OPTN knockdown in mouse neuroblastoma cells increased the NF-κB activity, and cell death was induced in OPTN-knockdown cells. The rate of live cell loss was larger than the dead cell count after OPTN knockdown. There are two reasons for this apparent discrepancy. First, the trypan blue assay counts only morphologically discernible dead cells, not degraded or fragmented cell debris. Thus, the trypan blue assay might underestimate the number of dead cells. Secondly, as OPTN affects cell growth in RGC-5 cells and PC-12 cells (Li et al. 2011), the results might reflect both the cell death and the slow growth rate of Neuro2a cells.
ALS-related OPTN mutants increased NF-κB activity, but it is unknown whether increased NF-κB activity is the direct cause of the neuronal death caused by OPTN mutants. Our experiments with withaferin A clearly showed that NF-κB works in the pathway for OPTN-induced neuronal death.
NF-κB is a transcription factor that regulates hundreds of genes involved in innate immunity, cell survival and death, and inflammation, and it is involved in the production of many cytokines. We examined the NF-κB-regulated genes that were involved in cell death and survival to determine how OPTN deletion leads to neuronal death. As a result, we found that the mRNA levels of p53 and TNFα were significantly up-regulated after OPTN knockdown.
p53 is a tumor suppressor and regulates apoptosis. p53 is abnormally elevated in central nervous system lesions in sporadic ALS (Martin 2000). p53 regulates the expression of proteins found in the intrinsic mitochondrial death pathway, transcriptionally activating pro-apoptotic genes such as Bax (Miyashita and Reed 1995). We also found a tendency for Bax up-regulation after OPTN knockdown. In mutant SOD1 transgenic mice, a mouse model of ALS, Bax deletion protects motor neuron death (Gould et al. 2006). Therefore, we speculate that up-regulation of NF-κB activity after OPTN knockdown induces neuronal death via the p53-dependent mitochondrial death pathway.

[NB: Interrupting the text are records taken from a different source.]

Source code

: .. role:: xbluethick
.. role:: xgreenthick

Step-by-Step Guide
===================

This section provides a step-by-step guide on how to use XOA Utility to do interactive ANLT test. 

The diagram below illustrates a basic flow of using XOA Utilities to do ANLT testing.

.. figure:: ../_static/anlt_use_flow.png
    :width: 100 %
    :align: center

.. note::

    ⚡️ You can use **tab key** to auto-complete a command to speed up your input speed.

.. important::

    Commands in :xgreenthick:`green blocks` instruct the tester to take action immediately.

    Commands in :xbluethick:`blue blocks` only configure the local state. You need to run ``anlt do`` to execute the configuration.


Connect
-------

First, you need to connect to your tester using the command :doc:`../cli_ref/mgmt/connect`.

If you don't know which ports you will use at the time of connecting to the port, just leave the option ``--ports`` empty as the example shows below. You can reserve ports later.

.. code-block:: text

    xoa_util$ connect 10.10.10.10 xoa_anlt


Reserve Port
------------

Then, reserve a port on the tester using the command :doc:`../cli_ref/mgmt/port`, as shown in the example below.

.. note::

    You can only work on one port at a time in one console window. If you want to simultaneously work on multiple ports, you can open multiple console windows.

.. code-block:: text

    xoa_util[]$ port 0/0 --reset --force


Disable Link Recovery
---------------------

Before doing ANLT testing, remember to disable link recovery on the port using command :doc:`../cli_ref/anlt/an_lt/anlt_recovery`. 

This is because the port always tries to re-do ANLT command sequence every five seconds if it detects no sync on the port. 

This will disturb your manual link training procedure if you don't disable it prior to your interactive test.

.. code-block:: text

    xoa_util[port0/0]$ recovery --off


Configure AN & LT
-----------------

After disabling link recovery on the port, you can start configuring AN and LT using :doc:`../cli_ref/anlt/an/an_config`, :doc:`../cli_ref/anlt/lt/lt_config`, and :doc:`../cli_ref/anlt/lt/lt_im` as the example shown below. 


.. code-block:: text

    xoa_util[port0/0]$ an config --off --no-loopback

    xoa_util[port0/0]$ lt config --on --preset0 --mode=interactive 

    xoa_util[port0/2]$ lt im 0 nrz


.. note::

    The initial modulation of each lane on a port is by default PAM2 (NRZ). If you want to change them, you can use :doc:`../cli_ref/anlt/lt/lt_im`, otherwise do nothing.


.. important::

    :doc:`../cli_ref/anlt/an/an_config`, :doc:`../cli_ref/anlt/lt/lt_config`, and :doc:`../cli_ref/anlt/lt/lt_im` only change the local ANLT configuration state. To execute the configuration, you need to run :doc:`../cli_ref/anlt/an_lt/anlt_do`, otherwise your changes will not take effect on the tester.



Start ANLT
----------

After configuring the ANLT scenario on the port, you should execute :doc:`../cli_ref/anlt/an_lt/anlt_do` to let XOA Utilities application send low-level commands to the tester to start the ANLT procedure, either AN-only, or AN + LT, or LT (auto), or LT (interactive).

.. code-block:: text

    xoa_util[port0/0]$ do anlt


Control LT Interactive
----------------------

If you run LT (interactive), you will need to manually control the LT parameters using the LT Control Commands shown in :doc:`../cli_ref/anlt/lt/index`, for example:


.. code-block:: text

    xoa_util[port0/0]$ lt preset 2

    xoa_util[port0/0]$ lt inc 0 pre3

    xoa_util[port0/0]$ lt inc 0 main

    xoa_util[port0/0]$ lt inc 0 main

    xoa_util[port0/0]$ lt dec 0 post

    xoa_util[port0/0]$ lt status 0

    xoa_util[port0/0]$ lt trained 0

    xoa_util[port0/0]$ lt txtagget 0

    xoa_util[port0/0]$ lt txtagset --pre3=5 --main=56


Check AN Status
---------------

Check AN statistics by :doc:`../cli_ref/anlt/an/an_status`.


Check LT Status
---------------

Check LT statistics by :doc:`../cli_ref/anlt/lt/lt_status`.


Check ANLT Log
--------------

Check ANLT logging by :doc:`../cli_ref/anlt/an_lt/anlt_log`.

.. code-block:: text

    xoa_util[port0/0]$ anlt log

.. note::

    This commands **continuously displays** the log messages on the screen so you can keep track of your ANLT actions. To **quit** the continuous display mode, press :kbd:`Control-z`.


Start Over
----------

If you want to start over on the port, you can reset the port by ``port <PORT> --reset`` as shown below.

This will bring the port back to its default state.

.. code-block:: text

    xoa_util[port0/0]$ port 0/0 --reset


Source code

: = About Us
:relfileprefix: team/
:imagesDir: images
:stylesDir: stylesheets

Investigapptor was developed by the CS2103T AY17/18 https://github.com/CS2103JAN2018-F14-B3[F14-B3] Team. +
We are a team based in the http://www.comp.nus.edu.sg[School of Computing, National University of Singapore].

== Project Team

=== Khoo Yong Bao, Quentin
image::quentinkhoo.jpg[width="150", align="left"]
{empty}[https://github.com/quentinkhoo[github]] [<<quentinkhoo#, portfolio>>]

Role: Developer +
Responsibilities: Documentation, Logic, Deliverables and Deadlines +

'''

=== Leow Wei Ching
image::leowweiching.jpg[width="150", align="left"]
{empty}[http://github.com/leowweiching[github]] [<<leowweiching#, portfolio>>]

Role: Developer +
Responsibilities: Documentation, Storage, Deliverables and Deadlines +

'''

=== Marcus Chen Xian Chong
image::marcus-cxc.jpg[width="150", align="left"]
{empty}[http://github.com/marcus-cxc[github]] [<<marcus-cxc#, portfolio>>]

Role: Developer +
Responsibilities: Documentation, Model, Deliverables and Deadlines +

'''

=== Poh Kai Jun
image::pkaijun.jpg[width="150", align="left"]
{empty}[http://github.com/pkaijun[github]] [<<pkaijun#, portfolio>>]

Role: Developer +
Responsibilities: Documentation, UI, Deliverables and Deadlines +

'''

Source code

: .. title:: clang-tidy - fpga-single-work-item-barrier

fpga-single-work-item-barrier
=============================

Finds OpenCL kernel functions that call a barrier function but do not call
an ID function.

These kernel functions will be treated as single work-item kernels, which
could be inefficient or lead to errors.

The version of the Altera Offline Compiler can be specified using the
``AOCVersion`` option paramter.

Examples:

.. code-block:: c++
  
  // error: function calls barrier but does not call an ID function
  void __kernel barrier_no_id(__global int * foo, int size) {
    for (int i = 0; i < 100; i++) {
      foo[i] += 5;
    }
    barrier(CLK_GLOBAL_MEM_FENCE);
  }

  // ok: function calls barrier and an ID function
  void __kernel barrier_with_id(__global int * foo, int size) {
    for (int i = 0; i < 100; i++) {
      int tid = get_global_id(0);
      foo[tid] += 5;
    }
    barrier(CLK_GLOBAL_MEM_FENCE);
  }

TNFα is a pro-inflammatory cytokine and is increased in the blood of patients with sporadic ALS (Poloni et al. 2000). In spinal cords of mutant SOD1 transgenic mice, the mRNA and protein levels of TNFα are increased, suggesting neuroinflammation involvement for motor neuron death (Yoshihara et al. 2002; Hensley et al. 2003). The mRNA level of TNFα was up-regulated after OPTN knockdown, which may reflect neuroinflammation in vivo.
In this study, we found that neuronal cell death was induced by OPTN knockdown, which lead to NF-κB activation. Proapoptotic molecules such as p53 and Bax representing downstream targets of NF-κB are suggested to be involved in neuronal death. These results suggest that NF-κB suppression is a promising strategy for the treatment of ALS.